One of the current buzzwords in the automotive industry is “regenerative braking.” Typically, this term comes up whenever the discussion turns to hybrid gas-electric vehicles, which employ this kind of advanced braking method to slow the vehicle as well as to supply power to the battery pack. But regenerative braking isn’t limited to hybrids alone. Indeed, electric vehicles and soon some mainstream models will include this technology.
A tale of two brake systems
Step on the brake pedal and a whole lot of kinetic energy is used to stop a vehicle. With traditional brake systems, that energy simply disappears. That’s unfortunate because if lost energy was somehow captured and converted into electricity, it could potentially recharge a car’s battery and power at least some of the onboard equipment.
When the first hybrid gas-electric vehicles were under development, that’s exactly what the engineers had in mind — capture wasted energy. After all, with a big battery pack storing electricity, it would need something besides the gas engine to help replenish the battery, in this case an electric motor. Furthermore, with the engine no longer powering the motor alone, overall fuel usage would also drop.
So, what’s the difference between brake systems?
In your typical vehicle, the traditional braking system creates friction with the brake pads and calipers, which ultimately slows or stops a vehicle. Friction is also created as the wheels slow down on the road.
On the other hand, with regenerative braking, the system that drives the vehicle does some of the braking. If you simply let up on the accelerator, the car begins to slow down as the engine works in reverse. Apply the brake and it’ll come to a stop faster.
Regenerative braking: drilling down
Earlier, we touched on some of the components comprising a regenerative braking system. One of those components is the electric motor. In a hybrid system, the motor takes kinetic energy, which is heat, and converts it into electricity. That electricity is typically sent to the battery through an inverter where it’s stored for later use.
The stored electricity will eventually be used to help power the hybrid vehicle. This is where systems vary by manufacturer, but in most cases, the electric motor taps the battery system to propel the vehicle at low speeds. Once you hit a certain speed or if more power is detected, the gas engine kicks in and the electric motor shuts off. However, under hard acceleration — such as when entering a highway, the engine and motor may work together to move the car.
In electric vehicles, you’ll find two or more electric motors as there’s no gas engine present. One motor is placed on the axle driving the vehicle, while the other serves in the traditional capacity of collecting kinetic energy and converting it to electricity.

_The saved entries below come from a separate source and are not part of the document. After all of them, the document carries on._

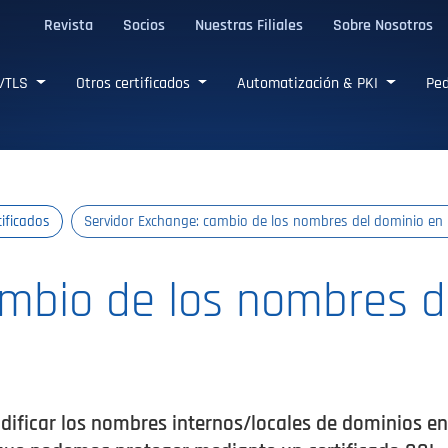
Revista
Socios
Nuestras Filiales
Sobre Nosotros
L/TLS confiables
L/TLS
Otros certificados
Automatización & PKI
Ped
tificados
Servidor Exchange: cambio de los nombres del dominio en
ambio de los nombres d
dificar los nombres internos/locales de dominios e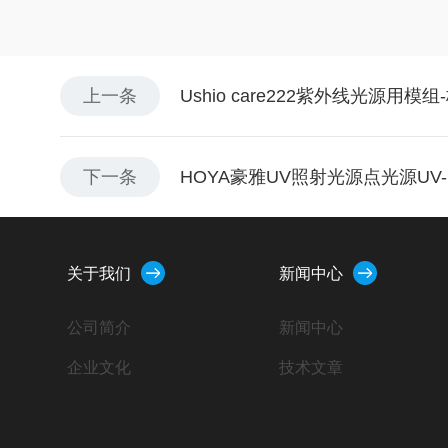
上一条
Ushio care222紫外线光源用模
下一条
HOYA豪雅UV照射光源点光源UV
关于我们
新闻中心
公司简介
新闻中心
企业文化
技术文章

Beyond hybrids and electric vehicles
Conventional hybrid vehicles, whether they also utilize plug-in power or not, and full electric vehicles, are the two main options for regenerative braking. Research by manufacturers reveals that regenerative braking systems are as much as 70% efficient, according to Electrek (a recognized electric vehicle news source). This doesn’t mean your driving range increases by 70%. Instead, upwards of 70% of the kinetic energy that would have otherwise been lost can now be used.
So, what about using regenerative braking in cars that aren’t hybrids or electric vehicles? Wouldn’t that be an efficient way to utilize kinetic energy for other purposes, perhaps to power certain systems?
It sure would! GM tried it as far back as 2009 with the Saturn VUE, utilizing a system that captured energy and used it to supplement the engine’s power, but not for providing propulsion on its own. Although the overall fuel economy improved, this so-called “mild hybrid” system didn’t go far enough.
Today, a handful of new vehicles are utilizing mild hybrids, including certain versions of the 2019 Ram 1500 pickup truck. The Ram’s system is especially interesting as the automaker layers a 48-volt electrical system on top of the standard 12-volt system. Thus, in equipped models, the Ram’s system supplies a boost of power that includes kinetic energy when accelerating. The result is a truck that’s faster off the line, with increased payload and trailering capacities.
Mild hybrids also power components such as the starter generator that replaces the alternator. It might also send power to operate the lights, navigation and audio systems.
Regenerative braking certainly does have its benefits, but there are some disadvantages too. For one, regenerative braking adds to the cost of a vehicle. For another, braking often feels awkward for drivers who sometimes complain about the “spongy” feel.
Fortunately, the two disadvantages become much smaller as manufacturers reduce costs through newer and more cost-efficient systems and improve braking feel with these same new systems. Finally, you’ll also save money on the car’s brake system as pads and rotors last longer.